- Delegado del Marena señala manejo deficiente de la planta
de tratamiento de residuos
Wilder Pérez R.
A pesar de que los malos olores de la Corporación de Zonas Francas desaparecieron del ambiente de la Universidad Nacional Agraria (UNA), los técnicos del centro de estudios continúan preocupados por la presunta contaminación ambiental de la que son objeto.
Tras una reunión con Róger Pérez Elizondo, delegado del Ministerio del Ambiente y Recursos Naturales (Marena), en Managua, los catedráticos acordaron entablar conversaciones con las fábricas vecinas, para darle seguimiento al grado de contaminación, hasta encontrarle solución.
Según Luis Hernández, docente e investigador de la UNA, aunque los olores ya no incomodan a la comunidad universitaria, existe contaminación tanto de metales pesados como de parte de los sedimentos que van a parar al Lago Xolotlán.
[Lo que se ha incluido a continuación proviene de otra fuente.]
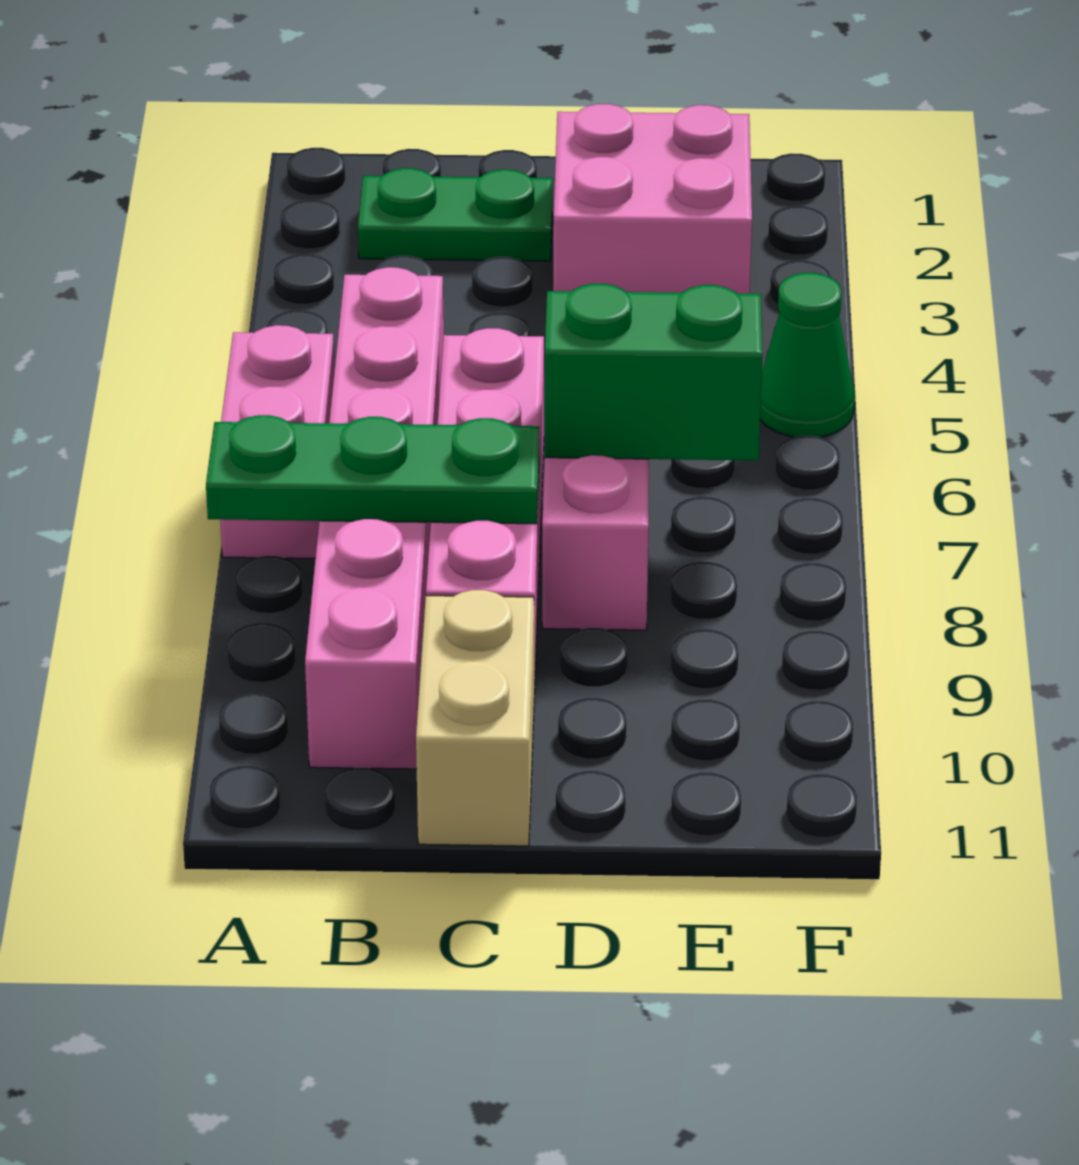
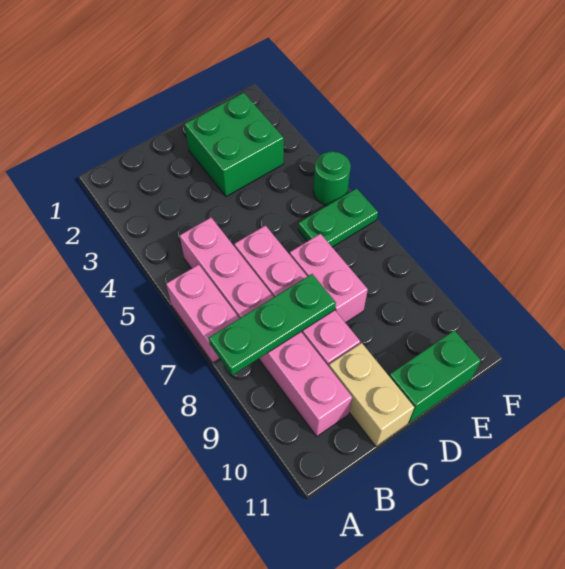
green 1x2 plate [358,168,553,261] -> green 1x2 plate moved to [298,188,378,247]
pink 2x2 brick [553,104,752,294] -> green 2x2 brick [185,93,284,197]
green 1x2 brick [545,284,763,460] -> green 1x2 brick moved to [389,330,481,423]
green 1x1 cone [760,273,855,437] -> green 1x1 round brick [313,151,351,205]

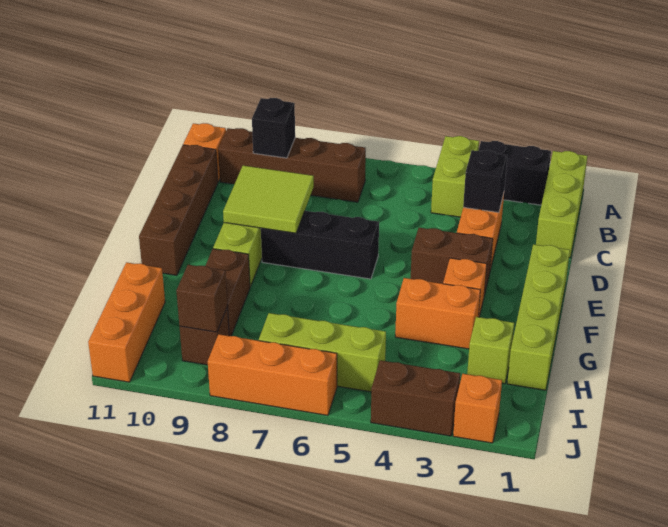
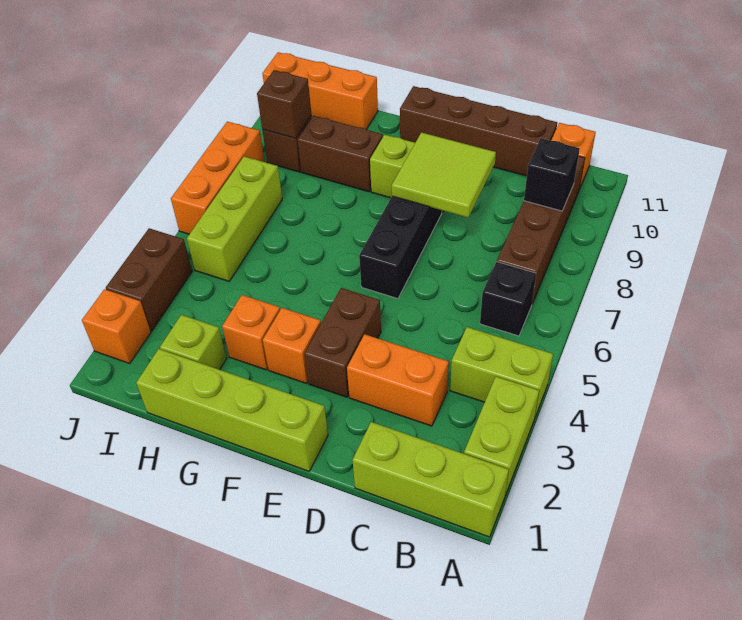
black 1x2 brick [478,141,551,205] -> lime 1x2 brick [464,377,539,495]
black 1x1 brick [463,150,507,212] -> black 1x1 brick moved to [480,262,536,336]
orange 1x2 brick [395,278,480,349] -> orange 1x1 brick [222,295,280,370]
Entre los metales pesados, Hernández mencionó el cromo tres y el hexavalente, así como el zinc, aclarando que éstos, en grandes cantidades, se vuelven tóxicos. Acerca de los sedimentos, el especialista mencionó algunos contaminantes que contienen las hilazas, resultando en la contaminación de las aguas subterráneas, y además, contaminan el cuerpo receptor del agua, que resulta trascendental si lo que se quiere es sanear el Lago de Managua.
“Queremos aclarar con ellos esta problemática, para ver si la universidad puede presentar algunas opciones para resolver estos problemas”, dijo Hernández. Entre las principales afectaciones, están algunos viveros y árboles de la UNA, además de dos ojos de agua, que supuestamente desaparecieron a raíz de que en la zona franca se construyeron dos pozos para su industria.
Pérez Elizondo mencionó que “hasta ahorita vemos un deficiente manejo de lo que es la planta de tratamiento (de residuos líquidos), ya se les orientó que buscaran soluciones”.
Las partes interesadas se reunirán el próximo jueves 22 de julio para buscar solución al problema.